## RECORDS SHOWN
******************************

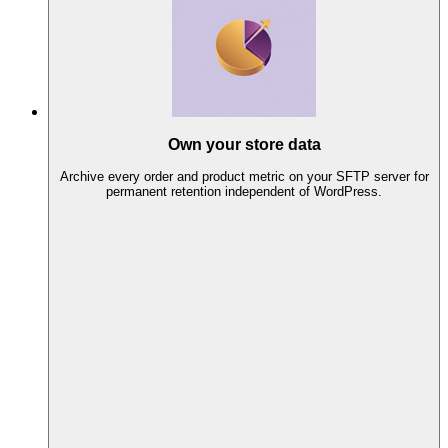
Own your store data
Archive every order and product metric on your SFTP server for
permanent retention independent of WordPress.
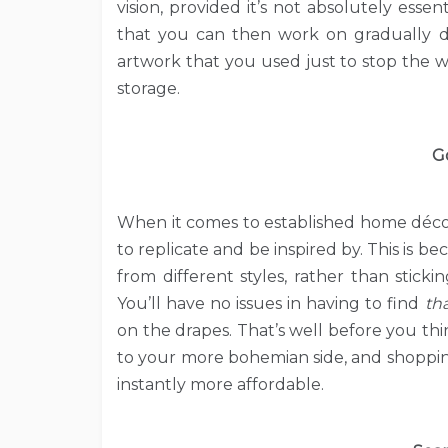
vision, provided it’s not absolutely essen
that you can then work on gradually dev
artwork that you used just to stop the wall
storage.
G
When it comes to established home décor st
to replicate and be inspired by. This is b
from different styles, rather than stic
You’ll have no issues in having to find
th
on the drapes. That’s well before you thi
to your more bohemian side, and shopping
instantly more affordable.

******************************

## WHAT THE EXERCISE ASKS
Return the text of all the records above word for word and line by line, leaving out the pictures.

## WRITTEN SOLUTION
Own your store data
Archive every order and product metric on your SFTP server for
permanent retention independent of WordPress.
vision, provided it’s not absolutely essen
that you can then work on gradually dev
artwork that you used just to stop the wall
storage.
G
When it comes to established home décor st
to replicate and be inspired by. This is b
from different styles, rather than stic
You’ll have no issues in having to find
th
on the drapes. That’s well before you thi
to your more bohemian side, and shopping
instantly more affordable.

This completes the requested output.